* [Extract provided]
━━━━━━
My friends at the Eighth Day Institute recently recommended to me Philip Sherrard’s 1976 book Christianity and Eros: Essays on the Theme of Sexual Love, and in this short essay I want to offer some reflections on the sacramentality of the sex act in light of Sherrard’s book. Let me begin by saying: I was not disappointed—it’s a great read. Sherrard was a twentieth-century Orthodox thinker who drank deeply from the wells of patristic and contemporary Orthodox thought, who was deeply suspicious of the separation between nature and the supernatural that he thought has bedevilled Western (and especially modern) thought, and who recognized that in order to combat today’s social and cultural problems we must turn to the resources of the Christian Platonist tradition. In short, Sherrard was a sacramental thinker—someone who believed that ordinary things in life aren’t as ordinary as they seem. Sherrard’s definition of a sacrament makes this clear: “A sacrament is the revelation of divine life to the creature that participates in it. It is the revelation of divine life within and through the creature” (CE 75). Well-said!
━━━━━━
* [Exercise directions]
According to the essay on Sherrard's book, to which tradition did Sherrard think we must turn to combat today's social and cultural problems?

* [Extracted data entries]
━━━━━━
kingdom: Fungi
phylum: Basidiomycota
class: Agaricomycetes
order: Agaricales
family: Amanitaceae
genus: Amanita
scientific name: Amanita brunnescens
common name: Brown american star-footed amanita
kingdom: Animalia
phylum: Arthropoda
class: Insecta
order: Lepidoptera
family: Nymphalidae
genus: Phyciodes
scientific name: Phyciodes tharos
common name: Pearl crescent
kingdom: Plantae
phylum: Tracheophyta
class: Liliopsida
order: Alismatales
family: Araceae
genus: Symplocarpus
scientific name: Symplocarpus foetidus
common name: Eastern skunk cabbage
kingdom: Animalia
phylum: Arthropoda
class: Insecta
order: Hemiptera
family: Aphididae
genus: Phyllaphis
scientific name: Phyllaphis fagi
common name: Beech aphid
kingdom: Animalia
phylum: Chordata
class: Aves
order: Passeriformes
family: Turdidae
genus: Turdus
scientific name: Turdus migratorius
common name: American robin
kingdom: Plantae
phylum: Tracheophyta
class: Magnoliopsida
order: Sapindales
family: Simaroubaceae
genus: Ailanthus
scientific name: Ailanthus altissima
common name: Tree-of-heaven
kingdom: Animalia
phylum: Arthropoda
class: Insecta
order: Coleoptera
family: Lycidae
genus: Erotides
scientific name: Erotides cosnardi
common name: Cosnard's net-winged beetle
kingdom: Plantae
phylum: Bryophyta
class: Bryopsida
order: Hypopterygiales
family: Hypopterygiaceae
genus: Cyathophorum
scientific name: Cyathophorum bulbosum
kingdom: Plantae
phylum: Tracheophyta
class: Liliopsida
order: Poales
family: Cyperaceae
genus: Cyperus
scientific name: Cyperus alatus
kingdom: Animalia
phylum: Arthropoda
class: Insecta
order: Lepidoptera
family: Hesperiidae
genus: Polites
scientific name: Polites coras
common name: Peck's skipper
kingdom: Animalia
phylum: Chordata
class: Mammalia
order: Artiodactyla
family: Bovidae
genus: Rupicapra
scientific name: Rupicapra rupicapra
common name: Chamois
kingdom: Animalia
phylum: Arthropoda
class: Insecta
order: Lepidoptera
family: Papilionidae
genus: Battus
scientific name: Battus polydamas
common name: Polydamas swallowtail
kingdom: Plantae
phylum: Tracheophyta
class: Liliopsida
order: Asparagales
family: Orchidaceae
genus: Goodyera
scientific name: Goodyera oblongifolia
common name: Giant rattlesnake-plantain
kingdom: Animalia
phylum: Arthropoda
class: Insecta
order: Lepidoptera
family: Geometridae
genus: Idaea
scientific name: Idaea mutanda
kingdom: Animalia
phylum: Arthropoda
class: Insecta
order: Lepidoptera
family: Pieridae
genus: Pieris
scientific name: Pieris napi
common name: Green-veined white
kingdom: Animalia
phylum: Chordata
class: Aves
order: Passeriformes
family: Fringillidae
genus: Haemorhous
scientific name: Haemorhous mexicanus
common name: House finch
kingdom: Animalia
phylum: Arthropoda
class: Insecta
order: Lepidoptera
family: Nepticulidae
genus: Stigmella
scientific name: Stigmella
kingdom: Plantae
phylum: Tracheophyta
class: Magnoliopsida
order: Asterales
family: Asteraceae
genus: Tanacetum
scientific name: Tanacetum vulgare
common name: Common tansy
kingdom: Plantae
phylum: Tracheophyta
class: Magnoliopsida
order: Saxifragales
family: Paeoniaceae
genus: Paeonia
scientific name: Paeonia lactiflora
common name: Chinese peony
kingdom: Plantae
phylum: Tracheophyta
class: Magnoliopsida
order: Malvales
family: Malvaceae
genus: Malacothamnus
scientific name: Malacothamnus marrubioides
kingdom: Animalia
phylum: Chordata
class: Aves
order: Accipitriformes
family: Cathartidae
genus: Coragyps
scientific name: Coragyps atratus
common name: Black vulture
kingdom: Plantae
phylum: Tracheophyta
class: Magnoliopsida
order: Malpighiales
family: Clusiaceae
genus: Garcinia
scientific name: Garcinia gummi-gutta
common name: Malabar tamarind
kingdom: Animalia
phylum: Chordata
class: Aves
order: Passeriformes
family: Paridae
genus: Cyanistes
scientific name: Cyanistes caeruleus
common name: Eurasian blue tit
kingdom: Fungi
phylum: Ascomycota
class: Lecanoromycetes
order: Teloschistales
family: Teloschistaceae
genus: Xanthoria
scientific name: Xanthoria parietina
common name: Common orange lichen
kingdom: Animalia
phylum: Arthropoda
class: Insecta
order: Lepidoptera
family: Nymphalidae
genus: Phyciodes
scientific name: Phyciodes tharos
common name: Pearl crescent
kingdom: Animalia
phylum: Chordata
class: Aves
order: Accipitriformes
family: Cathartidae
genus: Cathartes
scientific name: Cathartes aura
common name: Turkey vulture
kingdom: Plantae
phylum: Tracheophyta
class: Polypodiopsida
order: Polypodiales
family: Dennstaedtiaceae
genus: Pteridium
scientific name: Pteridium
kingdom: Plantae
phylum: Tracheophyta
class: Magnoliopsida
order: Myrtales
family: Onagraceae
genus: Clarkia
━━━━━━
* [Exercise answer]
The Christian Platonist tradition.